Tools Mentioned in DH2020 Abstracts

by Frank Fischer and Yoann Moranville

Building on our previous attempts to extract digital tools mentioned in abstracts of Digital Humanities conferences, we conducted a similar exercise for this week’s virtual DH2020. We again used our simple string-matching programme ToolXtractor and an updated list of tools in the TAPoR database.
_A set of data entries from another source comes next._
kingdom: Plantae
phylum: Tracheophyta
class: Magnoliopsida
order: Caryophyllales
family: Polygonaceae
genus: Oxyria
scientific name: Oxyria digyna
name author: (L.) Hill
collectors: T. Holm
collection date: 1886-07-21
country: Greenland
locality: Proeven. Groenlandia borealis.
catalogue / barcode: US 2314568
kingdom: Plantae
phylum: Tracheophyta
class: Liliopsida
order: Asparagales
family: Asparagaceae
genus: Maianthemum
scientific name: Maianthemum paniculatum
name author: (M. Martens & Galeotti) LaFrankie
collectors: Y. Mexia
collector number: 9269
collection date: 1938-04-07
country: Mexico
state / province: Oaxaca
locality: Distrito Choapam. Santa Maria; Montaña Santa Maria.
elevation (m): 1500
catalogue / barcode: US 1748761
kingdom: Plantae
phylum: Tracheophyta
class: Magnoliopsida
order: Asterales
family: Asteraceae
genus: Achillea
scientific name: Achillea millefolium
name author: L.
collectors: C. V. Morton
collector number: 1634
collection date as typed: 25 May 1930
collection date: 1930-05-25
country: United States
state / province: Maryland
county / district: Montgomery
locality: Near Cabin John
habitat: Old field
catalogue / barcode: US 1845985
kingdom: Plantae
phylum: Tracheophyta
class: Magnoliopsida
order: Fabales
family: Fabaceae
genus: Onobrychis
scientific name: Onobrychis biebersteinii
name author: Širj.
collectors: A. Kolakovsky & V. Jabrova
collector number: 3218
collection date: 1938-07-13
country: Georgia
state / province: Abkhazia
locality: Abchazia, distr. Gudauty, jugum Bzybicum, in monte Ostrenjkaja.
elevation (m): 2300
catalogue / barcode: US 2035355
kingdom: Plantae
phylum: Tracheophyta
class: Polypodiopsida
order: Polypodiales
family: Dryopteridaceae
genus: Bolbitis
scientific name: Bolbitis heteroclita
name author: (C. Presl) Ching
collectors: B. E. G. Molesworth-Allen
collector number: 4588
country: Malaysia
So here is an overview of tools mentioned in more than one abstract (out of a total of 475 abstracts for all conference formats), including links to the actual texts – followed by some observations at the bottom of this blog post:

spaCy (5)

word2vec (5)

Gephi (4)

Natural Language Toolkit (4)

Voyant Tools (4)

Drupal (3)

Google Maps (3)

Tesseract (3)

ArcGIS (2)

Cytoscape (2)


Neo4j (2)

Omeka (2)

OpenStreetMap (2)

Some Acknowledgements and Observations

  • Programming languages were excluded in this list (for a reality check: Python is mentioned in 26 abstracts, JavaScript in 11, MySQL in 4). Also, no full-text, data or code repositories like HathiTrust, Google Books, GitHub, Dataverse or Islandora were included.
  • Disambiguation was needed: The stylo R package didn’t make it into the list, although the term ‘stylo’ is mentioned in two abstracts. But the second time it did not refer to the well-known stylometry library, but to another tool.
  • So, hm, only 14 tools that were explicitely mentioned more than once. Our guess is still that not all tools that contributed to a research project or workshop were mentioned, which makes it more difficult to understand how things were done. One reason for this could be the limited writing space for conference abstracts, but there is definitely room for improvement in terms of specifically mentioning the tools used.
  • The TAPoR list of tools, even if updated, still isn’t (and never will be) exhaustive, so as usual, take this with a grain of salt.